Pregnancy and Depression

Pregnancy can be a wonderful time of waiting, expectation, and excitement. For some women, though, it comes with a lot of angst and uncertainty. What effects would that have on an unborn baby?

It is much better for an expectant mother to be happy and healthy – which can mean staying on anti-depressants – than it is for her to be a danger to herself and others. Medications like Zoloft, have not been shown to cause problems in fetuses, but it is generally untested.

Interestingly, studies have shown that more damage is caused in the long-term to babies whose mothers are severely depressed when the baby is in-utero than when they are exposed to anti-depressants. Severe maternal depression during pregnancy can result in problems socializing, delayed speech, and other problems in the child, whereas many antidepressants have shown no adverse affects on the baby.

It’s a difficult decision to take medication while pregnant, especially medication that is newer and widely untested on unborn babies. I was faced with that decision, but I knew the hell I’d gone through when I had attempted to go off all my meds, not long before I got pregnant; it was awful, and I couldn’t imagine nine months like that. I decided that a healthy mom was the best gift I could give my developing baby.
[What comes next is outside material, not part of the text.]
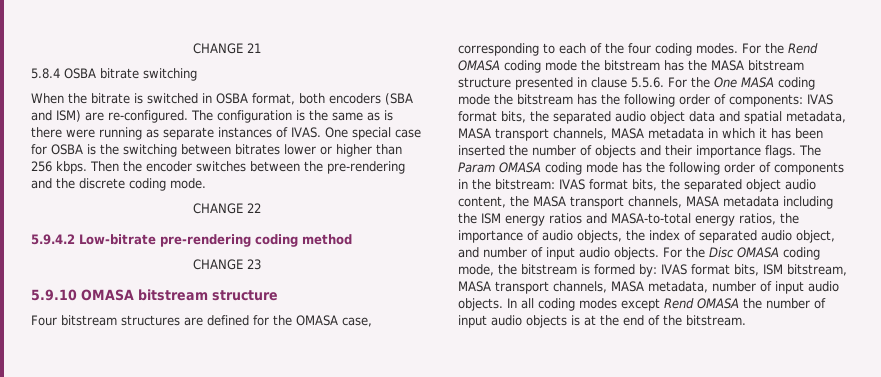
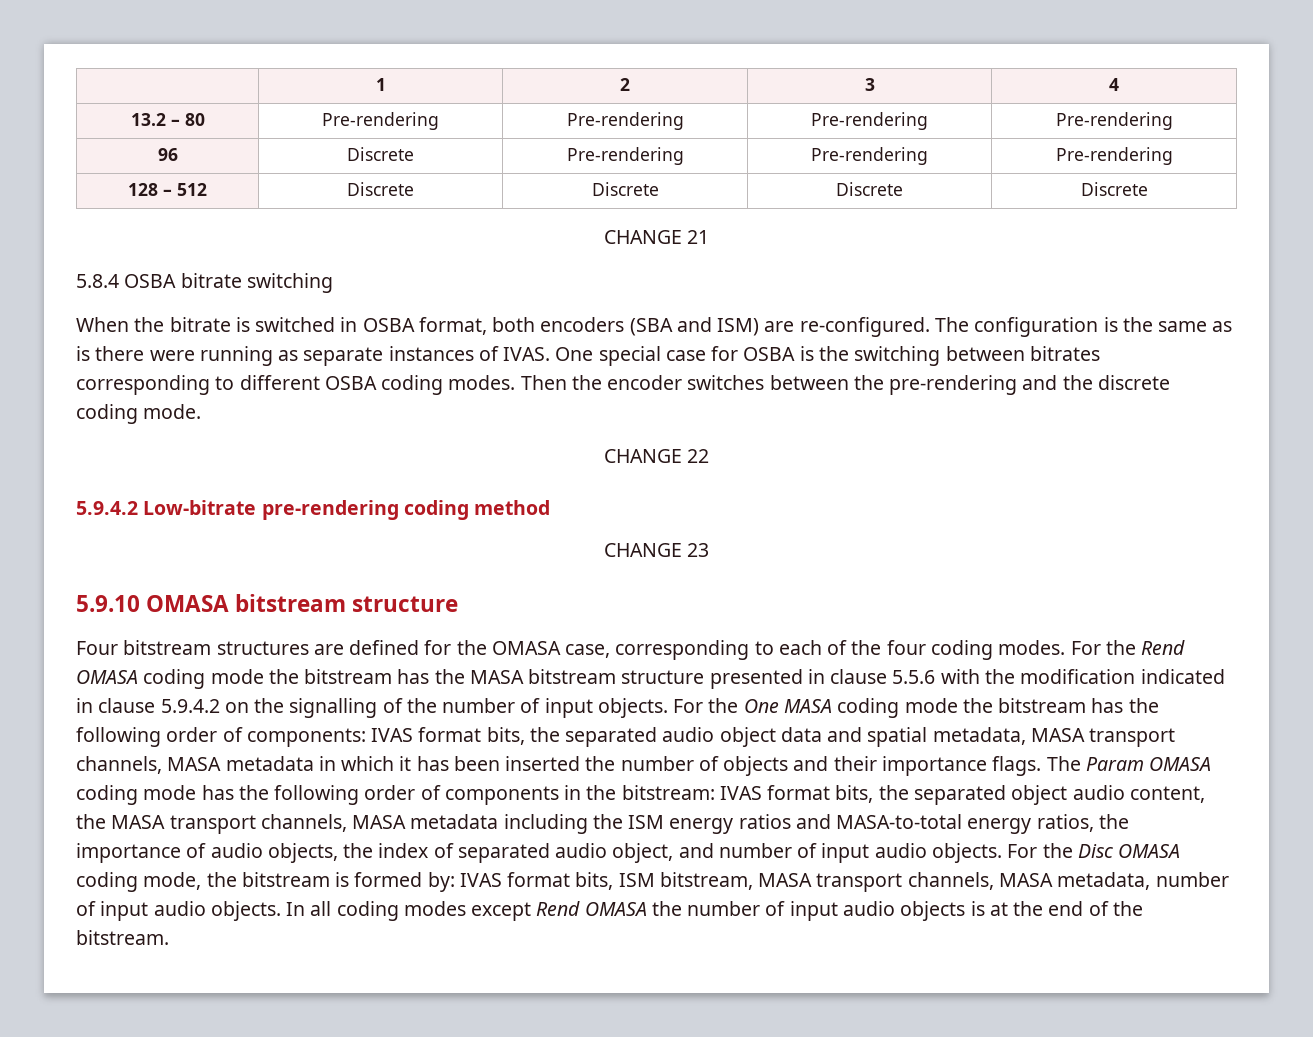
(193, 48) none -> [375,78,386,91] [620,78,630,91] [864,78,875,91] [1109,78,1119,91] [130,113,205,126] [322,112,439,130] [566,112,684,130] [811,112,928,130] [1055,112,1173,130] [157,148,178,161] [347,147,414,161] [566,147,684,165] [811,147,928,165] [1055,147,1173,165] [128,183,207,196] [347,182,414,196] [591,182,659,196] [836,182,903,196] [1080,182,1148,196] | 1 | 2 | 3 | 4 // 13.2 – 80 | Pre-rendering | Pre-rendering | Pre-rendering | Pre-rendering // 96 | Discrete | Pre-rendering | Pre-rendering | Pre-rendering // 128 – 512 | Discrete | Discrete | Discrete | Discrete //
[284,144,402,157] [31,161,87,174] lower or higher than 256 kbps. -> [76,375,516,395] corresponding to different OSBA coding modes.
[631,77,664,88] 5.5.6. -> [892,669,1225,684] [76,698,668,718] 5.5.6 with the modification indicated in clause 5.9.4.2 on the signalling of the number of input objects.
If you find yourself in this position, talk to your doctor about your options. Don’t believe the myth that pregnancy hormones will automatically make you happy; it’s not true. Women can become depressed during pregnancy, especially women with a history of depression or other pre-existing conditions (like manic-depressive illness).

Never quit your medications “cold turkey” on your own if you find out you’re pregnant; consult your doctor and make decisions together. If you are healthy and happy, your baby will likely be healthy and happy, too.